Frequently Asked Questions (FAQ)
Can I use un-toasted almonds?
While you can, toasting almonds brings out a much deeper, richer flavor that truly elevates these filled almond snowball cookies. We highly recommend toasting for the best taste.
Can I make these cookies ahead of time?
Absolutely! You can prepare the cookie dough and chill it for up to 3 days before shaping and baking. You can also freeze the baked cookies for longer storage.
How do I prevent my snowball cookies from crumbling?
Overbaking can make cookies crumbly. Bake them just until the bottoms are lightly golden, keeping the tops pale. Also, ensure your almonds are finely ground for a smoother dough.
Conclusion
We hope you’re as excited as we are about these incredible Filled Almond Snowball Cookies! Their tender, nutty embrace, coupled with that delightful burst of sweet jam, makes them truly irresistible. This recipe offers a unique and festive twist on a beloved classic, perfect for sharing with loved ones or enjoying all to yourself.

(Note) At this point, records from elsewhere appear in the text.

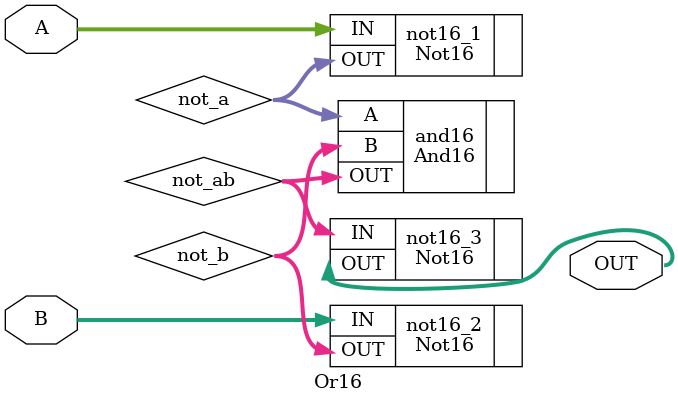
<source format=v>
/**
 * The module Or16 is a 16-bit OR gate
 * Implements: OUT = A OR B (bitwise)
 */
`default_nettype none
module Or16(
    // Data Interface
    input [15:0] A,
    input [15:0] B,
    output [15:0] OUT
);

    // --------------------------
    // Internal signals
    // --------------------------
    wire [15:0] not_a;
    wire [15:0] not_b;
    wire [15:0] not_ab;

    // --------------------------
    // Module instantiations
    // --------------------------
    
    Not16 not16_1(.IN(A), .OUT(not_a));
    Not16 not16_2(.IN(B), .OUT(not_b));
    And16 and16(.A(not_a), .B(not_b), .OUT(not_ab));
    Not16 not16_3(.IN(not_ab), .OUT(OUT));

endmodule

</source>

We encourage you to try making these special treats and add them to your holiday baking traditions. Don’t forget to share your baking adventures with us at Sweet Emily!

Filled Almond Snowball Cookies: A Festive Jam-Filled Treat
Equipment
- mixing bowls
- Electric Hand Mixer
- Small spoon
- Parchment Lined Baking Sheets
- oven
- airtight container
Ingredients
Main Ingredients
- 2 Cups All Purpose Flour
- 3/4 Cup Toasted Ground Almonds See notes for preparation
- Pinch Salt
- 1 Cup Unsalted Butter At room temperature
- 1/2 Cup Powdered Sugar
- 1/2 Teaspoon Almond Extract
- 1/4 Cup Seedless Raspberry Jam
- Powdered Sugar For rolling
Instructions
Instructions
- In a bowl, stir together the flour and salt.
- In another bowl, cream the butter and 1/2 cup powdered sugar until light and fluffy using an electric hand mixer.
- Add the almond extract to the butter mixture.
- Add the flour mixture to the butter and beat on low speed until just combined.
- Stir in the ground almonds.
- To shape the cookies, take two 1-inch pieces of dough and roll each into a ball.
- Create a hollow in each dough ball with your fingers, then add a scant half teaspoon of jam using a very small spoon.
- Put the two pieces of dough together, enclosing the jam inside.
- Use your fingers to pinch the dough together all around, ensuring the jam is completely covered, then gently reshape the cookie into a ball.
- Place the shaped cookies on parchment-lined baking sheets.
- Continue shaping the rest of the dough in the same manner.
- Place the baking sheets in the refrigerator for 1 to 2 hours.
- Preheat oven to 350 degrees F.
- Bake the cookies for about 11 to 12 minutes, until their bottoms just begin to brown.
- Remove the cookies from the oven and, when they are just warm, roll them in powdered sugar.
- Once completely cool, roll the cookies in the powdered sugar one more time.
- Store the cookies in an airtight container.